Purchasing at USC is a highly decentralized process. Each department can purchase from any university-approved vendor so long as the transaction complies with university purchasing guidelines.
However, the bulk of USC’s food purchases are made by USC Hospitality, and the bulk of logo merchandise is purchased by USC Bookstores. These large areas of consolidation create opportunities for sustainable practices with strong impact.
In 2018, USC Procurement Services began a sustainability assessment to gradually introduce guidelines, goals, standards, best practice, and information for procuring earth-friendly products and services.
The first commodities to be targeted, starting January 2018, were:
- Cleaning supplies
- Janitorial paper
The next phase of assessments, slated to begin later in 2018, will target:
- Office supplies
- Medical research
Sustainable Purchasing Initiatives
Know Your Sustainable Products
As part of the Sustainability 2020 Plan, USC Procurement Services is rolling out sustainable products information to every departmental purchasing agent, highlighting the best options available when making purchasing decisions.
Sustainability and Diversity
While USC Procurement Services has adopted the goal of promoting sustainable purchases, it remains equally committed to supplier equity. In collaboration with the Small Business Diversity Office, USC Procurement Services uses diverse suppliers, including women-, minority- and veteran-owned businesses. To learn more, read about our Local and Historically Underutilized Business Consultant Focus.
Sustainable Food Purchasing
USC Hospitality has exceeded the Sustainability 2020 goal of 20 percent sustainable food purchasing by 2020. As of July 2018, more than 37 percent of its food purchases came from sustainable sources, broken out by percentage points per category as follows:
Reporting is based on Residential Dining units only. Restaurants, banquets & catering, and “retail” (franchise and branded/packaged food products) were too demand-driven for inclusion in the initial Sustainability 2020 measurement period. Data will be updated semi-annually.

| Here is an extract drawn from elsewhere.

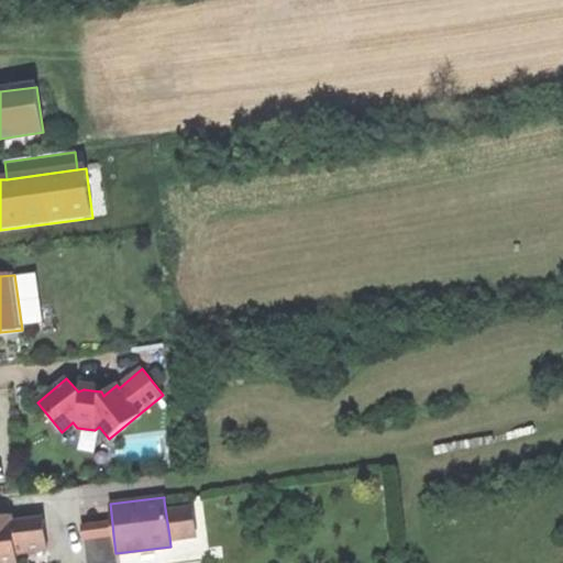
[(165,508),(169,537),(197,533),(194,505),(165,508)]
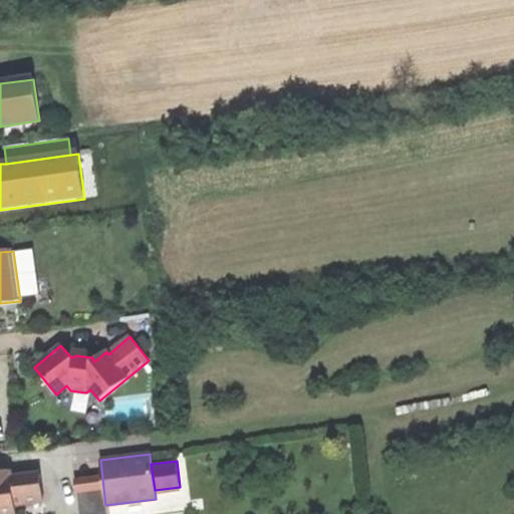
[(14,513),(13,503),(10,479),(9,472),(0,473),(0,513),(14,513)]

What Counts as Sustainable?
USC Hospitality uses the following food categories and definitions in it sustainability metrics:
Seafood is sustainable if it meets at least one of the following criteria:
- Marine Stewardship Council (MSC) Certified
- Monterey Bay Aquarium Watch Sustainability Ranking System (MBA Sustainable)
- Best Aquaculture Practices (BAP)
- Sea Pact Member (sustainability improvement within seafood industry)
- Eco-Conscious Packaging
Protein (meat) is sustainable if it meets at least one of the following criteria:
- Never Ever Program Member (hormone free/antibiotic free)
- Raised under humane practices
- Vegetarian fed
- Pasture to plant standards
- Eco-conscious packaging
Produce is sustainable if it meets at least one of the following criteria:
- Local grower (within a 250-mile radius)
- Antibiotic free
- G.A.P. Good Agricultural Practices
Groceries (dairy, packaged perishables, paper, plates and utensils) are sustainable if they meet at least one of the following criteria:
- Fair trade
- GMO free
- Global Growers
- Member of Global Food Safety Initiative (GFSI)
- G.A.P. Good Agricultural Practices
USC Teaching Gardens
In April 2016, USC Hospitality opened the USC Teaching Garden, a vertical, Aeroponic Tower Garden® created with the help of LA Urban Farms. This 60 x 20 square-foot urban farm yields 2,640 edible plants year-round. The towers use 90 percent less water and 90 percent less land than traditional gardens. USC is the first university in the nation to have an aeroponics farming effort of this scale.
What is aeroponics? It’s the process of growing plants in air- or mist-based environments. Fruits, vegetables, herbs and edible flowers can all be grown aeroponically without the use of any soil or harmful chemicals. All seeds used in the USC Teaching Garden are organic. Plants are fed natural, water-based ionic minerals and plant nutrients. The towers are made of FDA-food-grade-approved plasic and UV stabilized for outdoor protection.
The garden is harvested twice a week. Produce that would normally come from more than 250 miles away is grown within three city blocks of USC Hospitality’s three full-service restaurants (Moreton Fig, The Lab Gastropub and McKay’s) and one residential dining hall (Everybody’s Kitchen). Together, these four establishments receive about 360 pounds of greens and 50 pounds of herbs a month.
The main USC Teaching Garden is located behind McKay’s. To help build student awareness about the program, in 201x USC Hospitality installed another 10 aeroponic towers at the entrance to Everybody’s Kitchen (EVK). Crops from the EVK towers are used in special events and faculty resident dinners hosted by USC Housing.